Assistant Examiner: Batten, Jr.; J. Reed
Attorney, Agent or Firm: Kleeman; Werner W.
Claims
What we claim is:
1. In a method for the continuous casting of a number of strands,
wherein steel from at least one tundish is cast into continuous
casting molds, the thus formed strands are withdrawn from the
continuous casting molds at the same speed, cooled and the levels
of molten steel in the continuous casting molds are maintained at
desired heights, the improvement which comprises the steps of:
controlling the withdrawal speed in a first of said continuous
casting molds as a function of the level of molten steel in said
first continuous casting mold;
measuring the level of molten steel in each of the other molds;
and
regulating the quantity of infed steel flowing into each of said
other molds as a function of the level of molten steel in each
respective other mold.
2. The method as defined in claim 1, further including the step
of:
determining a reference infed quantity of steel flowing into the
first continuous casting mold essentially by the shape and
dimension of a closureless pouring nozzle opening of the
tundish.
3. The method as defined in claim 1, wherein:
the step of regulating the quantity of infed steel flowing into
each of the other molds comprises generating electromagnetic fields
which have a constricting action upon a casting jet of each of the
other continuous casting molds and which is formed at a pouring
nozzle of the tundish.
4. The method as defined in claim 1, wherein:
the step of regulating the quantity of infed steel flowing into
each of the other continuous casting molds is accomplished by the
action of an inflowing gas which acts upon a casting jet forming at
a pouring nozzle of the tundish.
5. The method a defined in claim 1, further including the step
of:
oscillating the first and each of the other molds in
synchronism.
6. A method of continuous casting a number of strands, comprising
the steps of:
providing at least a first continuous casting mold and a second
continuous casting mold;
casting molten metal from at least one tundish into said first and
second continuous casting molds in order to form therein
continuously cast strands;
withdrawing the continuously cast strands from the continuous
casting molds at the same speed;
controlling the withdrawal speed of the continuously cast strand at
the first continuous casting mold as a function of the level of
molten metal in the first continuous casting mold;
measuring the level of molten metal in the second continuous
casting mold; and
regulating the quantity of infed molten metal to the second
continuous casting mold as a function of the level of molten metal
in the second continuous casting mold.

ACTIVITY A:
Translate this sentence from the patent claims on continuous casting into Spanish: "The method as defined in claim 1, further including the step of: determining a reference infed quantity of steel flowing into the first continuous casting mold essentially by the shape and dimension of a closureless pouring nozzle opening of the tundish."
ACTIVITY B:
According to claim 4 of the patent claims on continuous casting, what acts on the casting jet to regulate the quantity of infed steel?
ACTIVITY C:
In the patent claims on continuous casting, write out the passage from "4. The method" up to and including "pouring nozzle of the tundish.".

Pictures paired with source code
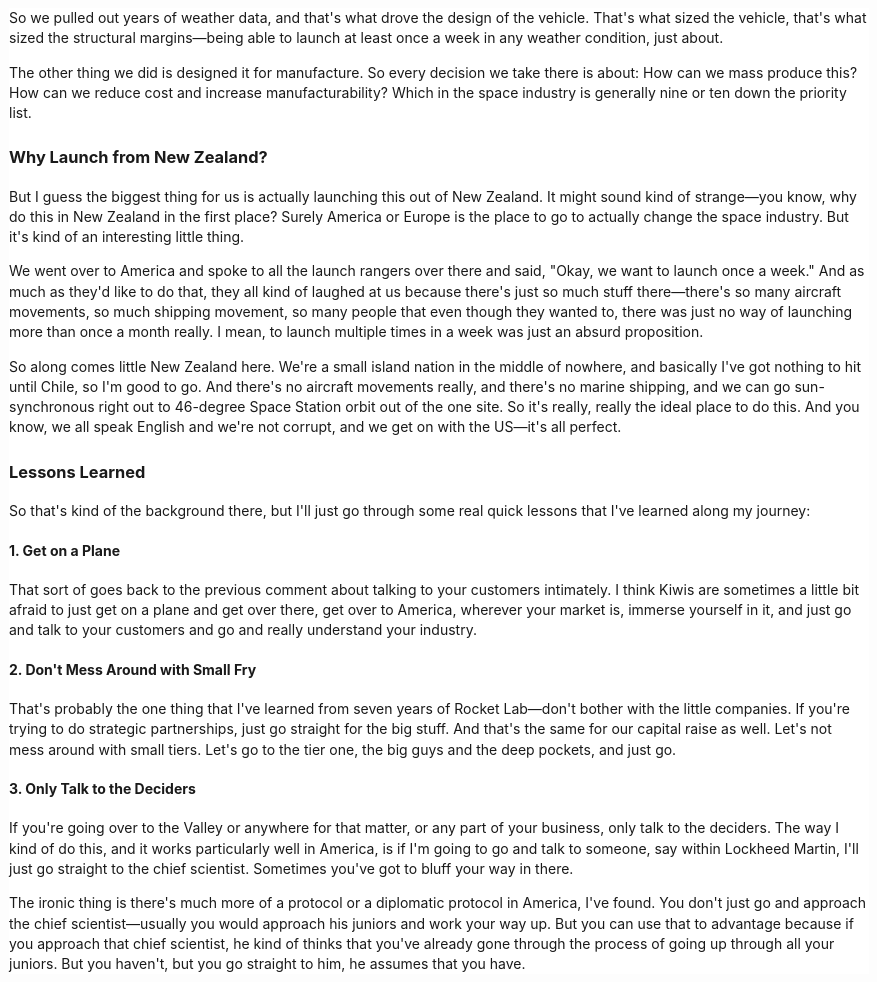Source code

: So we pulled out years of weather data, and that's what drove the design of the vehicle. That's what sized the vehicle, that's what sized the structural margins—being able to launch at least once a week in any weather condition, just about.

The other thing we did is designed it for manufacture. So every decision we take there is about: How can we mass produce this? How can we reduce cost and increase manufacturability? Which in the space industry is generally nine or ten down the priority list.

### Why Launch from New Zealand?

But I guess the biggest thing for us is actually launching this out of New Zealand. It might sound kind of strange—you know, why do this in New Zealand in the first place? Surely America or Europe is the place to go to actually change the space industry. But it's kind of an interesting little thing.

We went over to America and spoke to all the launch rangers over there and said, "Okay, we want to launch once a week." And as much as they'd like to do that, they all kind of laughed at us because there's just so much stuff there—there's so many aircraft movements, so much shipping movement, so many people that even though they wanted to, there was just no way of launching more than once a month really. I mean, to launch multiple times in a week was just an absurd proposition.

So along comes little New Zealand here. We're a small island nation in the middle of nowhere, and basically I've got nothing to hit until Chile, so I'm good to go. And there's no aircraft movements really, and there's no marine shipping, and we can go sun-synchronous right out to 46-degree Space Station orbit out of the one site. So it's really, really the ideal place to do this. And you know, we all speak English and we're not corrupt, and we get on with the US—it's all perfect.

### Lessons Learned

So that's kind of the background there, but I'll just go through some real quick lessons that I've learned along my journey:

#### 1. Get on a Plane
That sort of goes back to the previous comment about talking to your customers intimately. I think Kiwis are sometimes a little bit afraid to just get on a plane and get over there, get over to America, wherever your market is, immerse yourself in it, and just go and talk to your customers and go and really understand your industry.

#### 2. Don't Mess Around with Small Fry
That's probably the one thing that I've learned from seven years of Rocket Lab—don't bother with the little companies. If you're trying to do strategic partnerships, just go straight for the big stuff. And that's the same for our capital raise as well. Let's not mess around with small tiers. Let's go to the tier one, the big guys and the deep pockets, and just go.

#### 3. Only Talk to the Deciders
If you're going over to the Valley or anywhere for that matter, or any part of your business, only talk to the deciders. The way I kind of do this, and it works particularly well in America, is if I'm going to go and talk to someone, say within Lockheed Martin, I'll just go straight to the chief scientist. Sometimes you've got to bluff your way in there.

The ironic thing is there's much more of a protocol or a diplomatic protocol in America, I've found. You don't just go and approach the chief scientist—usually you would approach his juniors and work your way up. But you can use that to advantage because if you approach that chief scientist, he kind of thinks that you've already gone through the process of going up through all your juniors. But you haven't, but you go straight to him, he assumes that you have.
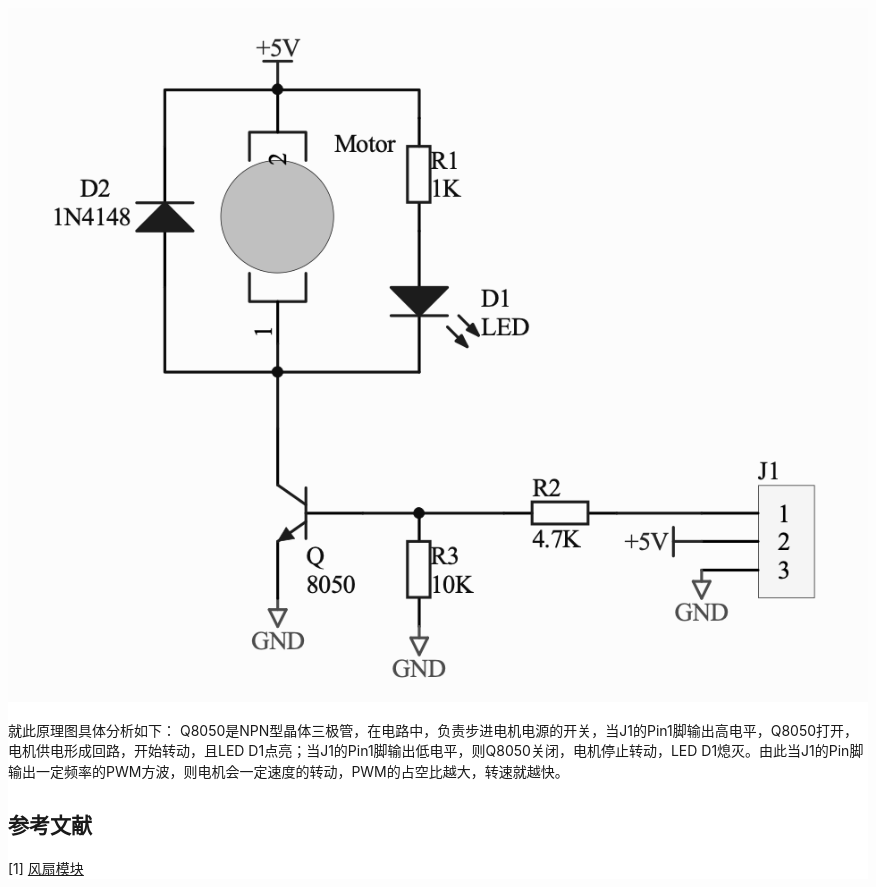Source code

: <img src=./../images/ext_风扇电机_原理图.png  width=100%/>
</div>

<br>

就此原理图具体分析如下：
Q8050是NPN型晶体三极管，在电路中，负责步进电机电源的开关，当J1的Pin1脚输出高电平，Q8050打开，电机供电形成回路，开始转动，且LED D1点亮；当J1的Pin1脚输出低电平，则Q8050关闭，电机停止转动，LED D1熄灭。由此当J1的Pin脚输出一定频率的PWM方波，则电机会一定速度的转动，PWM的占空比越大，转速就越快。


## 参考文献
[1] [风扇模块](https://www.dfrobot.com.cn/goods-1075.html)

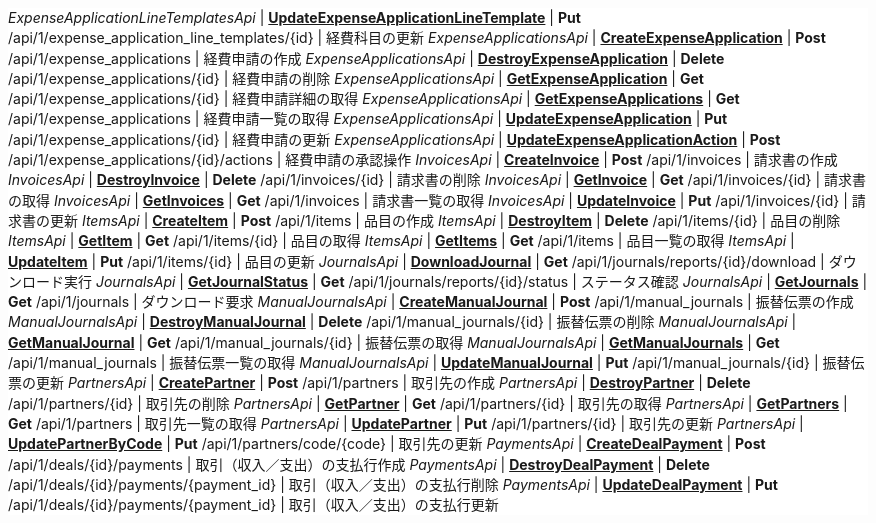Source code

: *ExpenseApplicationLineTemplatesApi* | [**UpdateExpenseApplicationLineTemplate**](docs/ExpenseApplicationLineTemplatesApi.md#updateexpenseapplicationlinetemplate) | **Put** /api/1/expense_application_line_templates/{id} | 経費科目の更新
*ExpenseApplicationsApi* | [**CreateExpenseApplication**](docs/ExpenseApplicationsApi.md#createexpenseapplication) | **Post** /api/1/expense_applications | 経費申請の作成
*ExpenseApplicationsApi* | [**DestroyExpenseApplication**](docs/ExpenseApplicationsApi.md#destroyexpenseapplication) | **Delete** /api/1/expense_applications/{id} | 経費申請の削除
*ExpenseApplicationsApi* | [**GetExpenseApplication**](docs/ExpenseApplicationsApi.md#getexpenseapplication) | **Get** /api/1/expense_applications/{id} | 経費申請詳細の取得
*ExpenseApplicationsApi* | [**GetExpenseApplications**](docs/ExpenseApplicationsApi.md#getexpenseapplications) | **Get** /api/1/expense_applications | 経費申請一覧の取得
*ExpenseApplicationsApi* | [**UpdateExpenseApplication**](docs/ExpenseApplicationsApi.md#updateexpenseapplication) | **Put** /api/1/expense_applications/{id} | 経費申請の更新
*ExpenseApplicationsApi* | [**UpdateExpenseApplicationAction**](docs/ExpenseApplicationsApi.md#updateexpenseapplicationaction) | **Post** /api/1/expense_applications/{id}/actions | 経費申請の承認操作
*InvoicesApi* | [**CreateInvoice**](docs/InvoicesApi.md#createinvoice) | **Post** /api/1/invoices | 請求書の作成
*InvoicesApi* | [**DestroyInvoice**](docs/InvoicesApi.md#destroyinvoice) | **Delete** /api/1/invoices/{id} | 請求書の削除
*InvoicesApi* | [**GetInvoice**](docs/InvoicesApi.md#getinvoice) | **Get** /api/1/invoices/{id} | 請求書の取得
*InvoicesApi* | [**GetInvoices**](docs/InvoicesApi.md#getinvoices) | **Get** /api/1/invoices | 請求書一覧の取得
*InvoicesApi* | [**UpdateInvoice**](docs/InvoicesApi.md#updateinvoice) | **Put** /api/1/invoices/{id} | 請求書の更新
*ItemsApi* | [**CreateItem**](docs/ItemsApi.md#createitem) | **Post** /api/1/items | 品目の作成
*ItemsApi* | [**DestroyItem**](docs/ItemsApi.md#destroyitem) | **Delete** /api/1/items/{id} | 品目の削除
*ItemsApi* | [**GetItem**](docs/ItemsApi.md#getitem) | **Get** /api/1/items/{id} | 品目の取得
*ItemsApi* | [**GetItems**](docs/ItemsApi.md#getitems) | **Get** /api/1/items | 品目一覧の取得
*ItemsApi* | [**UpdateItem**](docs/ItemsApi.md#updateitem) | **Put** /api/1/items/{id} | 品目の更新
*JournalsApi* | [**DownloadJournal**](docs/JournalsApi.md#downloadjournal) | **Get** /api/1/journals/reports/{id}/download | ダウンロード実行
*JournalsApi* | [**GetJournalStatus**](docs/JournalsApi.md#getjournalstatus) | **Get** /api/1/journals/reports/{id}/status | ステータス確認
*JournalsApi* | [**GetJournals**](docs/JournalsApi.md#getjournals) | **Get** /api/1/journals | ダウンロード要求
*ManualJournalsApi* | [**CreateManualJournal**](docs/ManualJournalsApi.md#createmanualjournal) | **Post** /api/1/manual_journals | 振替伝票の作成
*ManualJournalsApi* | [**DestroyManualJournal**](docs/ManualJournalsApi.md#destroymanualjournal) | **Delete** /api/1/manual_journals/{id} | 振替伝票の削除
*ManualJournalsApi* | [**GetManualJournal**](docs/ManualJournalsApi.md#getmanualjournal) | **Get** /api/1/manual_journals/{id} | 振替伝票の取得
*ManualJournalsApi* | [**GetManualJournals**](docs/ManualJournalsApi.md#getmanualjournals) | **Get** /api/1/manual_journals | 振替伝票一覧の取得
*ManualJournalsApi* | [**UpdateManualJournal**](docs/ManualJournalsApi.md#updatemanualjournal) | **Put** /api/1/manual_journals/{id} | 振替伝票の更新
*PartnersApi* | [**CreatePartner**](docs/PartnersApi.md#createpartner) | **Post** /api/1/partners | 取引先の作成
*PartnersApi* | [**DestroyPartner**](docs/PartnersApi.md#destroypartner) | **Delete** /api/1/partners/{id} | 取引先の削除
*PartnersApi* | [**GetPartner**](docs/PartnersApi.md#getpartner) | **Get** /api/1/partners/{id} | 取引先の取得
*PartnersApi* | [**GetPartners**](docs/PartnersApi.md#getpartners) | **Get** /api/1/partners | 取引先一覧の取得
*PartnersApi* | [**UpdatePartner**](docs/PartnersApi.md#updatepartner) | **Put** /api/1/partners/{id} | 取引先の更新
*PartnersApi* | [**UpdatePartnerByCode**](docs/PartnersApi.md#updatepartnerbycode) | **Put** /api/1/partners/code/{code} | 取引先の更新
*PaymentsApi* | [**CreateDealPayment**](docs/PaymentsApi.md#createdealpayment) | **Post** /api/1/deals/{id}/payments | 取引（収入／支出）の支払行作成
*PaymentsApi* | [**DestroyDealPayment**](docs/PaymentsApi.md#destroydealpayment) | **Delete** /api/1/deals/{id}/payments/{payment_id} | 取引（収入／支出）の支払行削除
*PaymentsApi* | [**UpdateDealPayment**](docs/PaymentsApi.md#updatedealpayment) | **Put** /api/1/deals/{id}/payments/{payment_id} | 取引（収入／支出）の支払行更新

EXERCISE RESULT A:
El método según se define en la reivindicación 1, que incluye además la etapa de: determinar una cantidad de referencia de acero aportado que fluye hacia el primer molde de colada continua esencialmente mediante la forma y la dimensión de una abertura de boquilla de vertido sin cierre de la artesa.

EXERCISE RESULT B:
An inflowing gas.

EXERCISE RESULT C:
4. The method as defined in claim 1, wherein:
the step of regulating the quantity of infed steel flowing into
each of the other continuous casting molds is accomplished by the
action of an inflowing gas which acts upon a casting jet forming at
a pouring nozzle of the tundish.